Florida’s Marketable Record Title Act (“MRTA”), codified in Chapter 712 of the Florida Statutes, eliminates stale claims which may encumber title to land. Unless an interest in the land is properly preserved in the chain of title, or there is a MRTA exception, generally speaking, the interest in land created by a deed or other instrument recorded prior to the root of title deed (a deed which has been recorded for at least 30 years before the date of the title search), and unrecorded interests in land, are extinguished by MRTA and can be ignored by the title examiner. One such MRTA exception is for “unrecorded easements . . . . so long as the same are used . . . .”
Florida Statute Section 704.08 grants to relatives of any person buried in a cemetery an “easement for ingress and egress for the purpose of visiting the cemetery at reasonable times and in a reasonable manner.” A cursory comparison of the MRTA exception language and the language in 704.08 (both refer to “easements”) might lead one to reasonably conclude that the easement created by 704.08 is a MRTA exception. Not so, says the Third District Court of Appeal majority.
In an unusual factual scenario, during construction of a new housing project, an abandoned cemetery and human remains were unearthed. This caused the developer to incur expenses to redesign the housing project. The developer sued the company that issued the title policy and alleged it was entitled to recover those expenses because the title policy did not list the cemetery or the 704.08 easement right as exceptions to coverage. No relatives of the persons buried in the cemetery ever attempted to exercise or actually exercised the 704.08 ingress or egress easement right to visit the cemetery. The Court, in Village Carver Phase I, LLC v. Fidelity National Title Ins. Co., 38 Fla.Law.Wkly D2078 (Fla. 3rd DCA 10/04/13), upheld the trial court’s dismissal of the complaint against the title company on several grounds. However, interestingly, the majority opinion stated that: “Section 704.08 does not create an interest in real property. It creates nothing more than a personal privilege, exercisable in the future if (1) a relative . . . of a person buried in the cemetery comes forward, and (2) he or she seeks to visit the cemetery.”
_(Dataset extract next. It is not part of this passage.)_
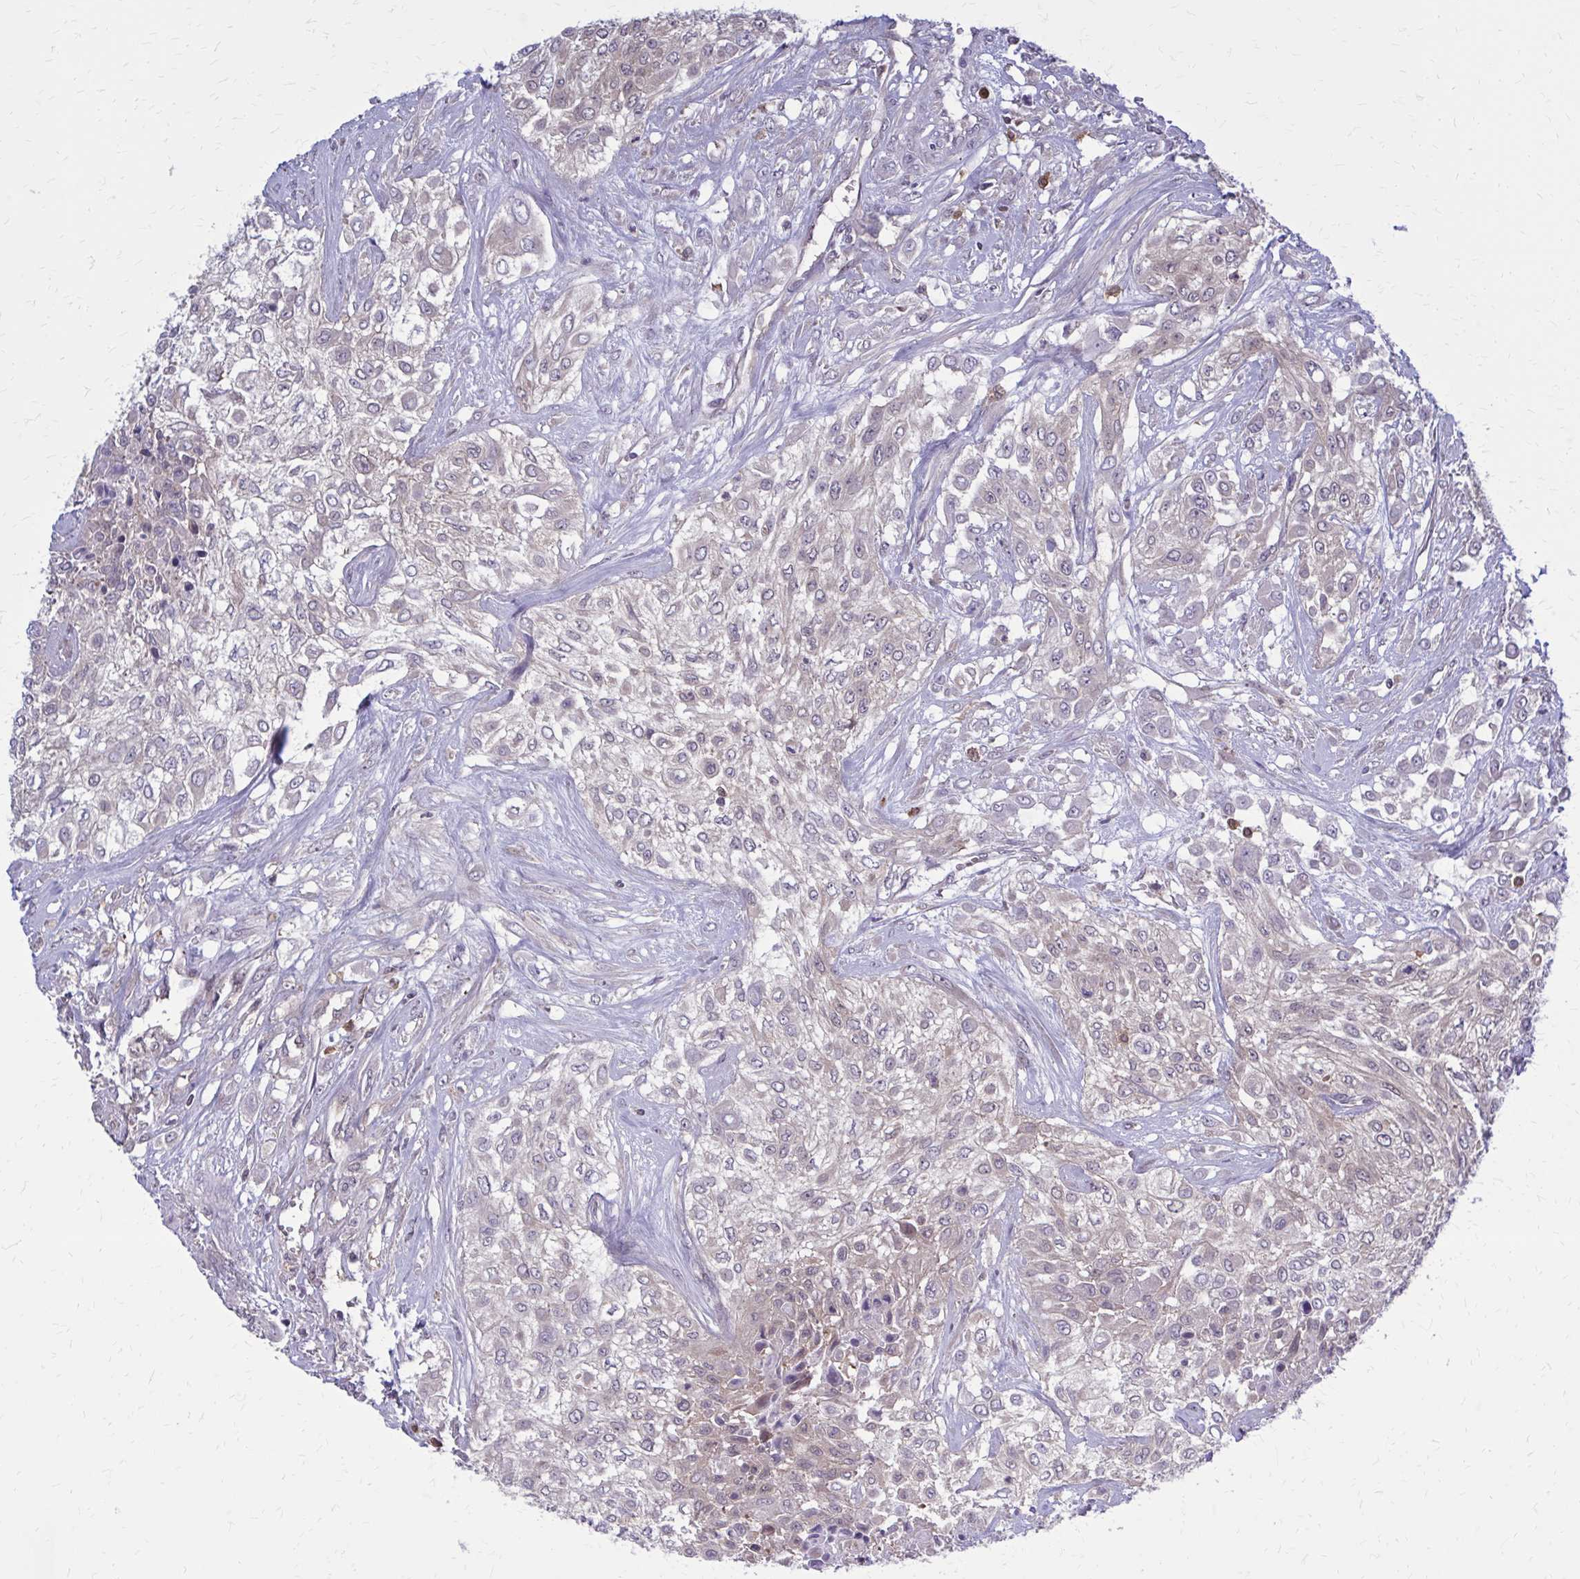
{"staining": {"intensity": "negative", "quantity": "none", "location": "none"}, "tissue": "urothelial cancer", "cell_type": "Tumor cells", "image_type": "cancer", "snomed": [{"axis": "morphology", "description": "Urothelial carcinoma, High grade"}, {"axis": "topography", "description": "Urinary bladder"}], "caption": "There is no significant positivity in tumor cells of high-grade urothelial carcinoma.", "gene": "DBI", "patient": {"sex": "male", "age": 67}}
It is difficult to understand why the Court concluded that the interest created by 704.08 is not an easement (which is an interest in land), when 704.08 expressly states that the relative of the person buried in the cemetery “shall have an easement . . . “ It seems that even if 704.08 creates an easement, it was extinguished by MRTA because the unrecorded easement was not used. Senior Judge Schwartz dissented. For now though, the “easement” stated in 704.08 is not an easement.